То ли на четвертый, то ли на четырнадцатый день он стал приходить на Лубянку как на службу, даже интерес проснулся строить догадки, кого и как могли завербовать нацисты в Белостоке и чем это чревато. Обедал он с отцом здесь же, в столовой, иногда так называемый обед случался ближе к полуночи. Жутко хотелось расспросить, как там на китайском фронте, но молчал – во взрослой жизни нет места мальчишескому любопытству. Евгений тоже не спрашивал, о чем сын беседовал со смершевцами. Только подолгу внимательно смотрел, забывая жевать, а потом вздыхал и опрокидывал в себя компот таким жестом, которым русский мужик заливает внутрь только водку. В другие дни Артем шел на переподготовку, ехал на полигон или зубрил инструкции. От переизбытка информации ныли виски. Как будто он и вправду насильно впихивал в череп сведения, чертежи и карты.

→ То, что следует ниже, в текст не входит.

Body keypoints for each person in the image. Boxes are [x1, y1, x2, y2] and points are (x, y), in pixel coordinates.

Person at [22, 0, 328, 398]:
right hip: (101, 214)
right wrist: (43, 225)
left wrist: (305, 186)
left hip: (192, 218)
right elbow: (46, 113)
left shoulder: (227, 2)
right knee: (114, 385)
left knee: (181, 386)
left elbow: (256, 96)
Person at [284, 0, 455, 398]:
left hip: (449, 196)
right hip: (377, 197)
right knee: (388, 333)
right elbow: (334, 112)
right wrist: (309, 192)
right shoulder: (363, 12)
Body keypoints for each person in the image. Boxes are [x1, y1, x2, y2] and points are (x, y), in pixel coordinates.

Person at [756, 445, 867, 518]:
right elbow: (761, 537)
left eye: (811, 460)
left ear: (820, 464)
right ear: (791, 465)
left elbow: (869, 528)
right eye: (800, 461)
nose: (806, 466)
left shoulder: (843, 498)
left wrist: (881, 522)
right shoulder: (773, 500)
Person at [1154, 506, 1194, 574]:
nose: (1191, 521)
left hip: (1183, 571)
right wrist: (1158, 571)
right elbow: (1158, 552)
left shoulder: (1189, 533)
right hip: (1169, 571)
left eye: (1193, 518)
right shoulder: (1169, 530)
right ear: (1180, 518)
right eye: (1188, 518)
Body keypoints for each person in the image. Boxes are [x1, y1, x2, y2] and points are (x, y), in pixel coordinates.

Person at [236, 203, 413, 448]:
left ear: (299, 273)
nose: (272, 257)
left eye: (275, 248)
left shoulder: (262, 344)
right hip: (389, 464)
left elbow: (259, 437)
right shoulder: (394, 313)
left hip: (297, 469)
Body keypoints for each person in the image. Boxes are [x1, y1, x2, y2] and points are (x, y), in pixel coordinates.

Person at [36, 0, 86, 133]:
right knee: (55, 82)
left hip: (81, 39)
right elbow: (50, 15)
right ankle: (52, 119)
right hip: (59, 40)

Однажды отец не пришел к назначенному часу в столовую. За окном давно стемнело, но коридоры не пустели. Артем побрел на поиски, не хотелось уходить не повидавшись – может, еще неделю не увидятся, а может, и годы. Слово «никогда» мать отучила произносить даже про себя. От дежурного по этажу он позвонил по внутреннему номеру, но никто не ответил; тогда, по пути несколько раз предъявив пропуск, дошел до отцовского кабинета, подергал ручку. Заперто. Пришлось повернуть назад. Такое случалось, что Евгения отправляли куда‐то на день, на пару дней или недель, потому он и вещи хранил на работе. Коридоры Лубянки цвели погонами всех мастей, новенькими, еще не прижившимися, непривычными. Офицеры разглядывали друг друга с любопытством, как будто им на плечи повесили не накладные планки, а пришили дополнительный член.
– Ты зайди к Сидоркину, твой батя, кажись, у него. Туда можно, – крикнул пробегавший мимо лейтенант.